Give your own business card designs an artistic touch! Recreate the look in InDesign with simple typography and placed hand-painted images.
1. Holli Thompson
These stunning business cards designed by Viewers Like You for health guru Holli Thompson are picture-perfect. Smudgy, colourful images of fruit and vegetables by illustrator Marta Spendowska make a pretty but modern pairing with a subtle thin typeface set in a pale grey. Simply gorgeous!
Design: Viewers Like You; Client: Holli Thompson
2. Tide Retreat
A quirky dip-dye paint effect gives these cards, by Bland Designs for Tide Retreat, a dreamy quality that evokes the away-from-it-all feeling of a luxury beach holiday. Simple sans serif text and a single dividing black stroke completes the look.
Design: Bland Designs; Client: Tide Retreat
3. Sycamore Street Press
American paper printing company Sycamore Street Press produce incredibly beautiful cards, prints and gifts that they sell through their online shop. So it seems fitting that their company business cards set the standard just as high. A foiled stamp in a vintage gold is layered over a simple, organic splash of watercolour.
Tip: Create your own designs in InDesign ready for foiling by separating your foil artwork onto a different layer to the rest of the artwork.
4. The Great Catering Co.
Strategy Design & Advertising created an incredibly strong brand for New Zealand catering firm, The Great Catering Co., using simple painterly elements. Each splash of paint represents a fruit or vegetable, giving the branding a fresh and fun feel. On business cards, single images are split across several cards, giving them an extra collectable edge. Straightforward, clear text set in no-fuss black reign back a serious, corporate slant to the cards.

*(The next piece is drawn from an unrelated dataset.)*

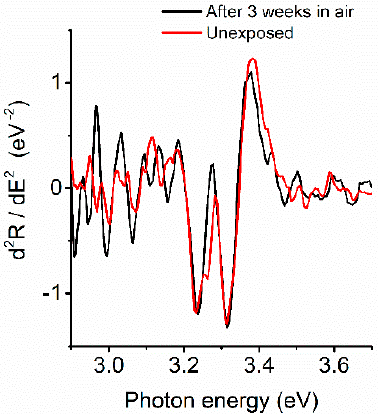
Figure 11. Comparison of reflectance curves (2nd derivative) for aluminium oxide-capped sample Q8 before and after approximately 3-week exposure to ambient air.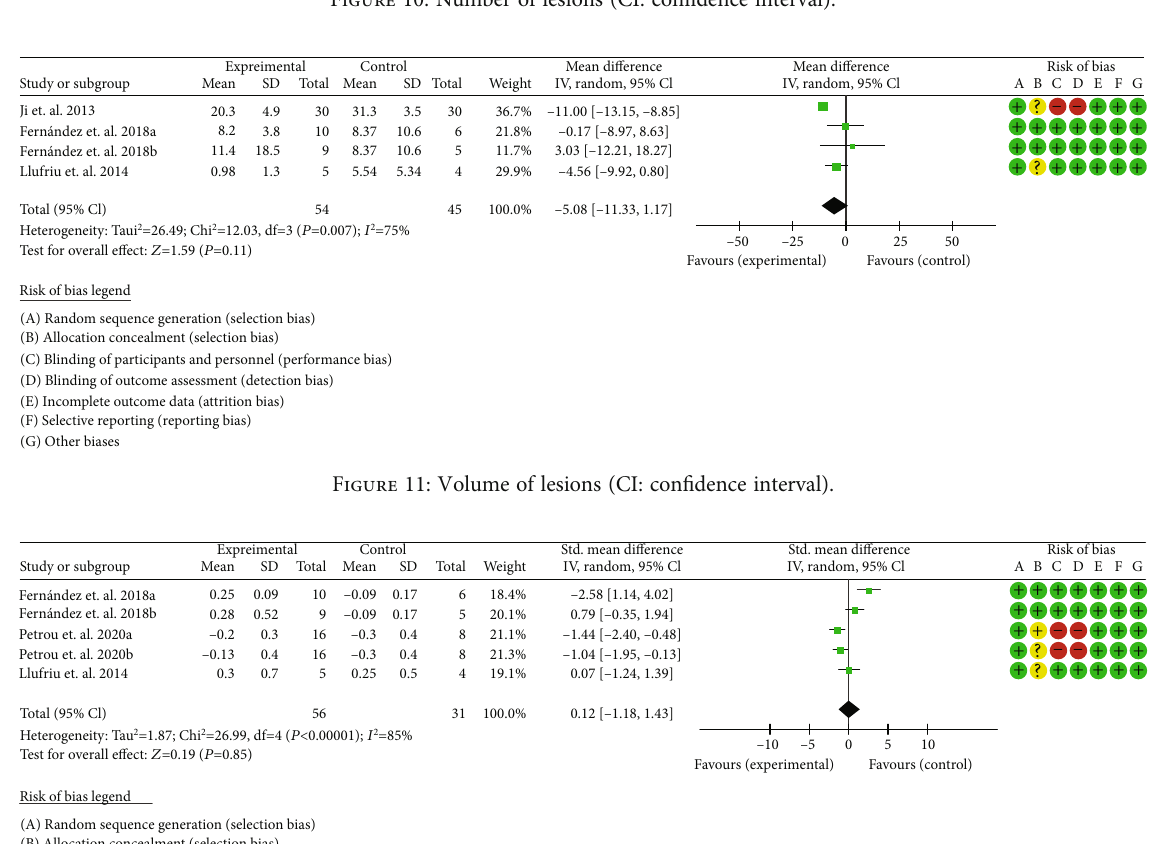
Figure 10: Number of lesions (CI: con fi dence interval).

Tip: Try the typeface P22 Underground for a similar look on your own card designs.
Design: Strategy Design & Advertising; Client: The Great Catering Co.
5. Mylène Poisson, Sommelière
Montreal-based agency Studio Caserne collaborated to create this creative and high-impact business card design for sommelière Mylène Poisson. Dipping the bottom of a wine glass into Indian Ink, minimal cards were adorned with a rustic ‘wine’ stain. (Like wine? Take a look at our wine bottle design ideas.)
Tip: Put together a minimal business card design using InDesign, and have the cards printed before applying artwork by hand for a truly unique design.